American troops are increasingly working with international partners. The the counter-Islamic State of Iraq and the Levant coalition has 39 nations contributing to the effort against the terror group. U.S. trainers in Erbil, Iraq, find themselves working alongside Italian, German, British, Hungarian, and Spanish troops.

“The entire force is increasingly operating in the joint environment and an intergovernmental environment,” Dunford said.

Today, the chairman noted, Army and Marine Corps sergeants or Air Force staff sergeants in pay grade E-5, known as “buck” sergeants, or Navy or Coast Guard petty officers of equivalent rank, often have the same responsibility he had when he was a lieutenant.

Dunford highlighted operations in U.S. Africa Command as a case in point. He said that on any given day, there are about 20 deployments by U.S. teams to Africa Command. In many cases, the senior person on the team is an E-6 or E-7. The team may come from one service, but the recovery unit could be from another, and the medics from another, and the quick-reaction force may come from still a different service.

These young men and women need to understand how to fit all these capabilities together to further the mission.

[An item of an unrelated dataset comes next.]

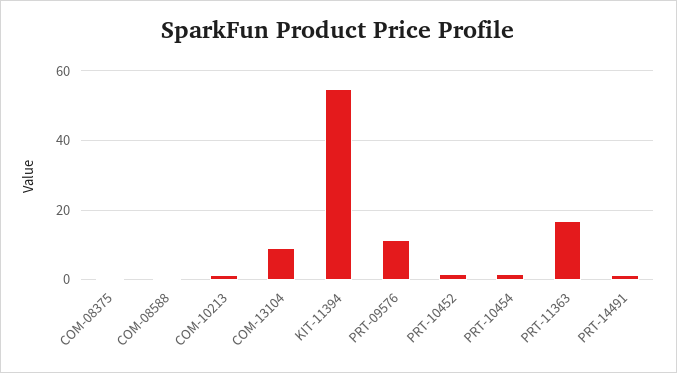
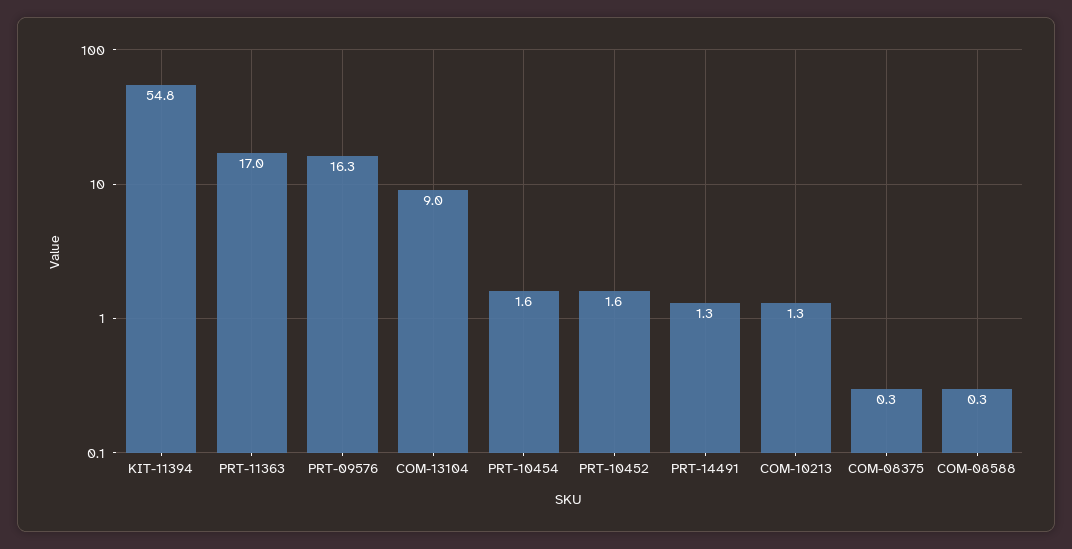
PRT-09576: 12 -> 16.3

Values Individual Services’ Uniqueness

“Still, I am at a point in my life where I really value the uniqueness of the services and I don’t want to crush that with jointness. It won’t make us better,” Dunford said. “I think each one of the services brings a unique culture and unique skills to the fight. And the idea of jointness is integrating those capabilities to create an effect, not creating one organization that looks the same and acts the same.”

Service members don’t reenlist in the joint force, the general said. They reenlist in the Army or Navy or Air Force or Marine Corps or Coast Guard, he added.

“We need our noncommissioned officers — early on in their military life — to thrive in the joint operating environment,” Dunford said. “It’s about warfighting. It’s about creating effects on the battlefield.”